Exercise brief | Copy each line of the records below that mentions the word "UIViewController".

-.-.-

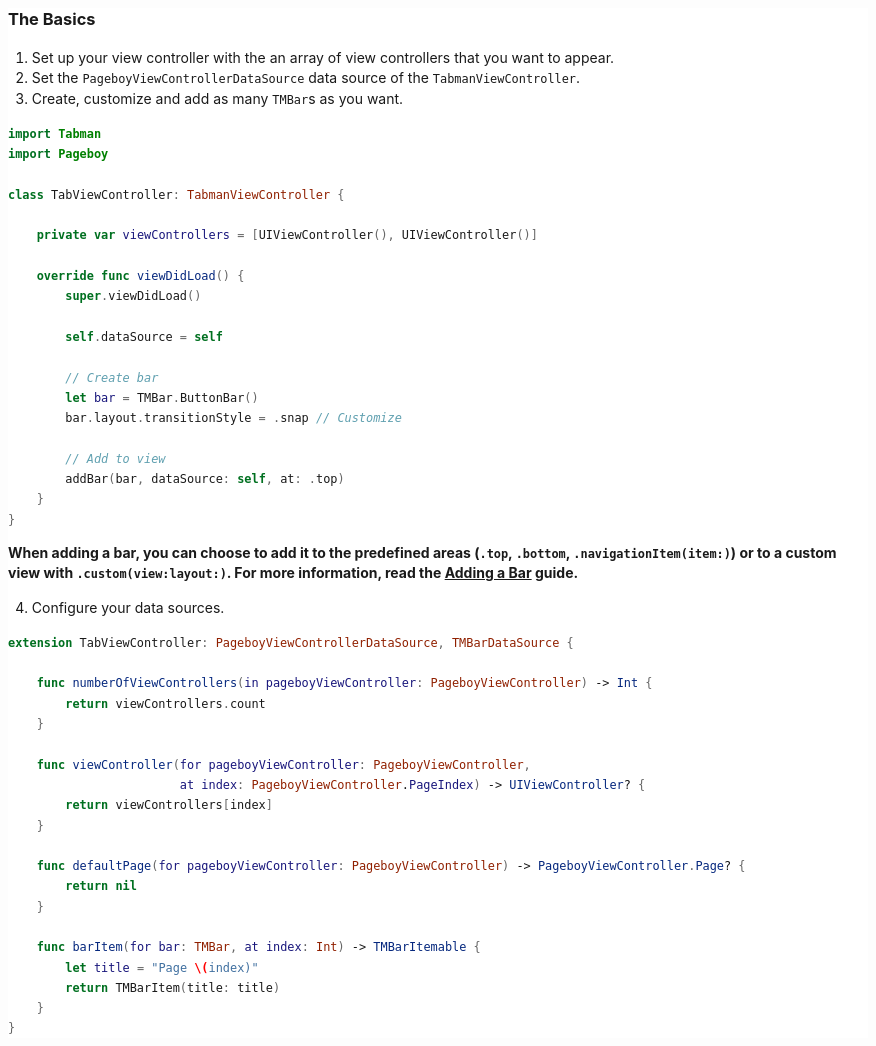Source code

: ### The Basics
1) Set up your view controller with the an array of view controllers that you want to appear.
2) Set the `PageboyViewControllerDataSource` data source of the `TabmanViewController`.
3) Create, customize and add as many `TMBar`s as you want.

```swift
import Tabman
import Pageboy

class TabViewController: TabmanViewController {

    private var viewControllers = [UIViewController(), UIViewController()]

    override func viewDidLoad() {
        super.viewDidLoad()

        self.dataSource = self

        // Create bar
        let bar = TMBar.ButtonBar()
        bar.layout.transitionStyle = .snap // Customize

        // Add to view
        addBar(bar, dataSource: self, at: .top)
    }
}
```

**When adding a bar, you can choose to add it to the predefined areas (`.top`, `.bottom`, `.navigationItem(item:)`) or to a custom view with `.custom(view:layout:)`. For more information, read the [Adding a Bar](https://uias.github.io/Tabman/main/adding-a-bar.html) guide.**

4) Configure your data sources.

```swift
extension TabViewController: PageboyViewControllerDataSource, TMBarDataSource {

    func numberOfViewControllers(in pageboyViewController: PageboyViewController) -> Int {
        return viewControllers.count
    }

    func viewController(for pageboyViewController: PageboyViewController,
                        at index: PageboyViewController.PageIndex) -> UIViewController? {
        return viewControllers[index]
    }

    func defaultPage(for pageboyViewController: PageboyViewController) -> PageboyViewController.Page? {
        return nil
    }

    func barItem(for bar: TMBar, at index: Int) -> TMBarItemable {
        let title = "Page \(index)"
        return TMBarItem(title: title)
    }
}
```
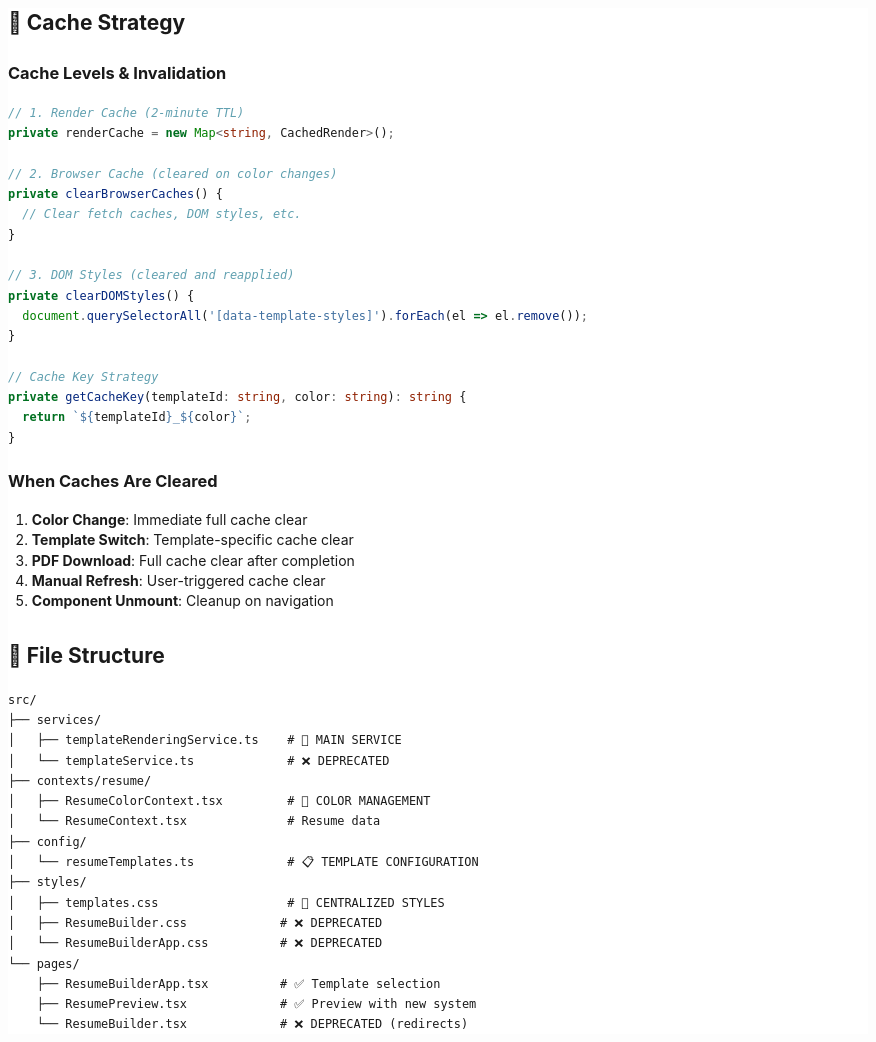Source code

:## 🚀 Cache Strategy

### Cache Levels & Invalidation

```typescript
// 1. Render Cache (2-minute TTL)
private renderCache = new Map<string, CachedRender>();

// 2. Browser Cache (cleared on color changes)
private clearBrowserCaches() {
  // Clear fetch caches, DOM styles, etc.
}

// 3. DOM Styles (cleared and reapplied)
private clearDOMStyles() {
  document.querySelectorAll('[data-template-styles]').forEach(el => el.remove());
}

// Cache Key Strategy
private getCacheKey(templateId: string, color: string): string {
  return `${templateId}_${color}`;
}
```

### When Caches Are Cleared

1. **Color Change**: Immediate full cache clear
2. **Template Switch**: Template-specific cache clear
3. **PDF Download**: Full cache clear after completion
4. **Manual Refresh**: User-triggered cache clear
5. **Component Unmount**: Cleanup on navigation

## 🔧 File Structure

```
src/
├── services/
│   ├── templateRenderingService.ts    # 🎯 MAIN SERVICE
│   └── templateService.ts             # ❌ DEPRECATED
├── contexts/resume/
│   ├── ResumeColorContext.tsx         # 🎨 COLOR MANAGEMENT
│   └── ResumeContext.tsx              # Resume data
├── config/
│   └── resumeTemplates.ts             # 📋 TEMPLATE CONFIGURATION
├── styles/
│   ├── templates.css                  # 🎨 CENTRALIZED STYLES
│   ├── ResumeBuilder.css             # ❌ DEPRECATED
│   └── ResumeBuilderApp.css          # ❌ DEPRECATED
└── pages/
    ├── ResumeBuilderApp.tsx          # ✅ Template selection
    ├── ResumePreview.tsx             # ✅ Preview with new system
    └── ResumeBuilder.tsx             # ❌ DEPRECATED (redirects)
```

-.-.-

Solved exercise |
    private var viewControllers = [UIViewController(), UIViewController()]
                        at index: PageboyViewController.PageIndex) -> UIViewController? {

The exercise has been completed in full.